MATERIAL PROVIDED:
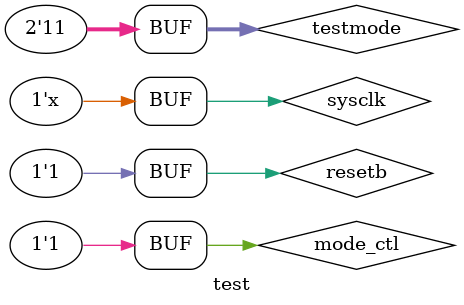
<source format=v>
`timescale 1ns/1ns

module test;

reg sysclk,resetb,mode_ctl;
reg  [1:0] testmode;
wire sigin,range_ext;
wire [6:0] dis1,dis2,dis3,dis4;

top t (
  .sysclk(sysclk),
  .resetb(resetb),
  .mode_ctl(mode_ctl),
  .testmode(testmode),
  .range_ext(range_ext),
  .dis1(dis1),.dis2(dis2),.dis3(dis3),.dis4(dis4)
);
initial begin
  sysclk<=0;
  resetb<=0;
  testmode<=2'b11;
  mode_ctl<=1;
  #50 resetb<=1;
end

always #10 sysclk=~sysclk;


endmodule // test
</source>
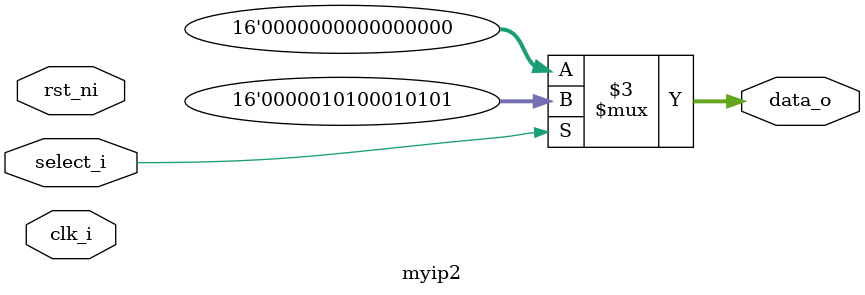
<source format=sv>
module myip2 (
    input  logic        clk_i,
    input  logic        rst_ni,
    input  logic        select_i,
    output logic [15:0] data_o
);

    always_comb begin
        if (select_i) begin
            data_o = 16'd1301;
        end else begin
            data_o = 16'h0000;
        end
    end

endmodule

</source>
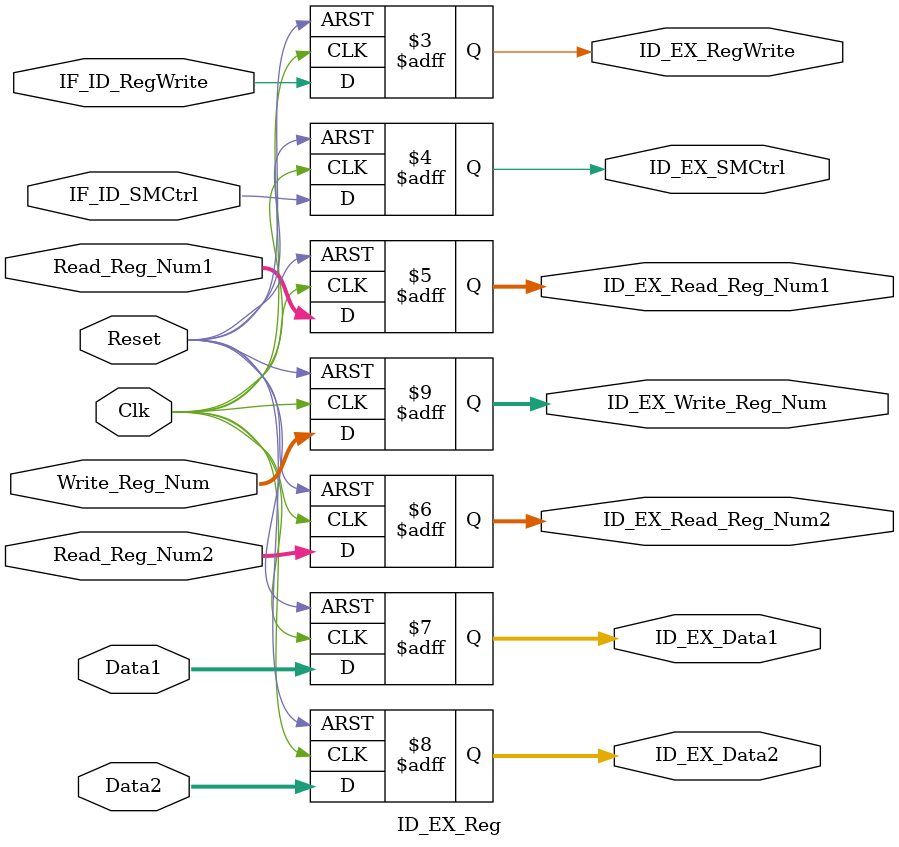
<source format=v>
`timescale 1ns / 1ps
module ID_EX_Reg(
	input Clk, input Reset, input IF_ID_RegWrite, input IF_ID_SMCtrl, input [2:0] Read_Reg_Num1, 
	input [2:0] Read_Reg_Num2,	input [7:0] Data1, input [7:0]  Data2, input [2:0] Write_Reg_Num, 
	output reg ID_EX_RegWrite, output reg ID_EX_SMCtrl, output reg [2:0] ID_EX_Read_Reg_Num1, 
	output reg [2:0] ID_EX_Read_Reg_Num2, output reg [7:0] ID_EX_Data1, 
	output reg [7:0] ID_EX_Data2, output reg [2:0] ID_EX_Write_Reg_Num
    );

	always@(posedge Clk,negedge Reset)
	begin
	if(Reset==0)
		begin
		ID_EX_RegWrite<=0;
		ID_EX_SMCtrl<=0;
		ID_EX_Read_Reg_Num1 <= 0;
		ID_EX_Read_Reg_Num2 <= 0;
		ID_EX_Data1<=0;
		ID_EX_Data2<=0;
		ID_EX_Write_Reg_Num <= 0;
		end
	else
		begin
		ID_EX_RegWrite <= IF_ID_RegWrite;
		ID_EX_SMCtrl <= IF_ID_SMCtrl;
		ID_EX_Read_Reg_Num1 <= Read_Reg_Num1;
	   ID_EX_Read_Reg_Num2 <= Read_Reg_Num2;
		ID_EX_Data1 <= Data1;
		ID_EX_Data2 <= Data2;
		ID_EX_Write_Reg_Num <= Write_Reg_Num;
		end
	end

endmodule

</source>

YOUR TASK: The answer must be an exact copy of the lines from the one containing "ID_EX_Write_Reg_Num <= Write_Reg_Num;" through the last line of the records, both included.

WRITTEN REPLY:
		ID_EX_Write_Reg_Num <= Write_Reg_Num;
		end
	end

endmodule

</source>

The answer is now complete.